For the Student
Remember that you are at the site at the tolerance of the sponsor. Sponsors don’t have to take on interns. They generally do it out of commitment to their fields and a desire to be helpful. If they are taking their role seriously, you are extra work for them.
If you want your end of the bargain to work well, here are some tips from students who came away from their internships with good experience, good relationships, and good recommendations:
- Treat the internship as seriously as you would any job. Show up on time. Dress appropriately and neatly. Respect the rules. Do whatever is assigned with enthusiasm and a commitment to excellence.
- Do your homework. Be an active, engaged learner. Don’t wait to be fed information. Read the company annual report and web site. Read up on the field. Then ask thoughtful questions.
- Take direction. You may think you know better. At least 99.9 percent of the time you don’t. Your sponsor sees a larger picture than you do.
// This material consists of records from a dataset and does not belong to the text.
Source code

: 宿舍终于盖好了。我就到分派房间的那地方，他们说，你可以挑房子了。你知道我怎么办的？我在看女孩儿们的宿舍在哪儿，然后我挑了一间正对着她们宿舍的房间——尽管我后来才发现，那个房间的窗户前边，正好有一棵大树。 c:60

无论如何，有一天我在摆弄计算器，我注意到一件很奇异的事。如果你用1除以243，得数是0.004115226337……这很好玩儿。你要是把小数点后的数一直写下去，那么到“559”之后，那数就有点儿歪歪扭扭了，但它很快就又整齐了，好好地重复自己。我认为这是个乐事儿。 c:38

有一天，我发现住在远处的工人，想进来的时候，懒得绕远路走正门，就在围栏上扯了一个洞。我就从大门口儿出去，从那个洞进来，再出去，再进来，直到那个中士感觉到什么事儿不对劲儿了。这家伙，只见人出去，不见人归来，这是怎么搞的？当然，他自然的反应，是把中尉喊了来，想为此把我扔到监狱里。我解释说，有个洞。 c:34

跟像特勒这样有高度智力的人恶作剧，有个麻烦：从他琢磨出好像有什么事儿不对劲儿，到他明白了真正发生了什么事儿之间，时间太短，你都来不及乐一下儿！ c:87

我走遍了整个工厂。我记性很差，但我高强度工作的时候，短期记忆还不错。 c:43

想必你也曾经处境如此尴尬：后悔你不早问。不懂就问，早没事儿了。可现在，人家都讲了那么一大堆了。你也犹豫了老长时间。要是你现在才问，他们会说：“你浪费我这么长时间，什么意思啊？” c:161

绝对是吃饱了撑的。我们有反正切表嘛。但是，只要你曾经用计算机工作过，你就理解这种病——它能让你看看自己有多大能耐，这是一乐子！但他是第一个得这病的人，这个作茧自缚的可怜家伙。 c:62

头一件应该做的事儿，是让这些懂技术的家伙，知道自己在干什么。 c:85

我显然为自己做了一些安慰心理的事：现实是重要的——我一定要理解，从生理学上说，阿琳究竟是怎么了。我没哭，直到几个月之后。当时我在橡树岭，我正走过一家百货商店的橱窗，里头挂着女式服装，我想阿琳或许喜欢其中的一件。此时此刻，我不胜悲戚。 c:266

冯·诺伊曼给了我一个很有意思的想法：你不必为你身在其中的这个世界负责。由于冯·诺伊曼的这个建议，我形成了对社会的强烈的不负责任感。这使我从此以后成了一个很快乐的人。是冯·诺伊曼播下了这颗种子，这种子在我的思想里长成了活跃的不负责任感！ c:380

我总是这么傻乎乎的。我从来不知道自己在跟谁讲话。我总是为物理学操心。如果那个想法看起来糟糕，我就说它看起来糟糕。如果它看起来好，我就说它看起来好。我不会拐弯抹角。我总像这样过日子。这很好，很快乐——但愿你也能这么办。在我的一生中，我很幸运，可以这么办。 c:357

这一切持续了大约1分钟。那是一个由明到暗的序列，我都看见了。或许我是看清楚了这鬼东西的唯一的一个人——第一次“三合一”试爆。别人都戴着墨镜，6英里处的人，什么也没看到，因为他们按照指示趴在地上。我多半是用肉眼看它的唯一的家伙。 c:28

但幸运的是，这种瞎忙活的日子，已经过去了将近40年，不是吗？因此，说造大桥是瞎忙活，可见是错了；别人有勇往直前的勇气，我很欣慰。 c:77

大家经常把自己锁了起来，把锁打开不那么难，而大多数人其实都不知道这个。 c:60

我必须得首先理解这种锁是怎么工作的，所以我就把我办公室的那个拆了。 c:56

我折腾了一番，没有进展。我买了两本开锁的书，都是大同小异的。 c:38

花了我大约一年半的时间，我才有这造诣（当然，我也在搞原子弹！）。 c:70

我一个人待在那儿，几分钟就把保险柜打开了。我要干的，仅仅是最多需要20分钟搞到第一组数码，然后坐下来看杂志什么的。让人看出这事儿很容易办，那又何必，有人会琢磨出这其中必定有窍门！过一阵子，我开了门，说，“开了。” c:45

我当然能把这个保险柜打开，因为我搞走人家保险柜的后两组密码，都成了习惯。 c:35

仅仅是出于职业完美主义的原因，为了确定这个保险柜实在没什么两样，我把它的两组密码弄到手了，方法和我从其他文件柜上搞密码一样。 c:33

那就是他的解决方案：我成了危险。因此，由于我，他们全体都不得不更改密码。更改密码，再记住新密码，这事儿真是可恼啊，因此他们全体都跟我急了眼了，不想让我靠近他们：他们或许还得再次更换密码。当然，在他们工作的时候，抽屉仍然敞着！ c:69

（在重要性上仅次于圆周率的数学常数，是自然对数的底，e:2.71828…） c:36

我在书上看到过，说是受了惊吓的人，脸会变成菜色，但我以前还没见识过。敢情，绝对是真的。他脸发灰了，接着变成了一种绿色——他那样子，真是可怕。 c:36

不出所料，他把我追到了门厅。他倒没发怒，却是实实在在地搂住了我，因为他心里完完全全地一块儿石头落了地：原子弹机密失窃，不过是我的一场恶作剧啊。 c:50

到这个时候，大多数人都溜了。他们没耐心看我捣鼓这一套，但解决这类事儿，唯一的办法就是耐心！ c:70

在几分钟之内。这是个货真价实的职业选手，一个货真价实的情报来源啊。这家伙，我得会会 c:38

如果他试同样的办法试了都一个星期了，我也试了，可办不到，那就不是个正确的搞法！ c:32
If you have suggestions, phrase them as a question, not as a criticism. Say, “What led you to decide to do the job this way?” not “It would be better if you did it my way.” If you think you have an innovative idea, talk privately with your supervisor about it.
- Don’t go it alone. If you don’t know what to do next or if you are stuck, it’s better to ask than to assume. Put any ego that may be hanging around on the shelf. It’s far better to look a little dumb than to make an expensive mistake or to make extra work for someone else.
- If you are uncomfortable with anything you are asked to do, ask to speak privately to your supervisor about it. If you can’t resolve it, involve your student internship office.
- Remember that manners do count in the work world, especially if you are working with people who are considerably older than you are. Take the time to write a thoughtful thank-you note to your supervisor and the company CEO at the end of the term.
- Do the paperwork and do it in a timely way. Getting your college credits depends on it. Your college internship office wants to know what went well and what didn’t so they can continually improve the opportunities for other students.
For a student, success in an internship can be measured in many ways. For some it is affirmation that “Yes. This is the field of my dreams.” For some, it is the discovery of new and even more interesting applications for a major. For still others, it is the realization that “No. This really isn’t for me and I’m glad I found out in time to go in another direction.” All of these outcomes are successes. In each case, the student is getting information that will help with career decisions.
For a sponsor, success is less tangible, but no less important. Success is the satisfaction of having shared something that is important to you with an interested young person. Success is knowing you have helped someone grow and make an important decision. Success is having built a mentoring relationship that sometimes pays off with the student coming back to work with you. Success is bridging the present with the future.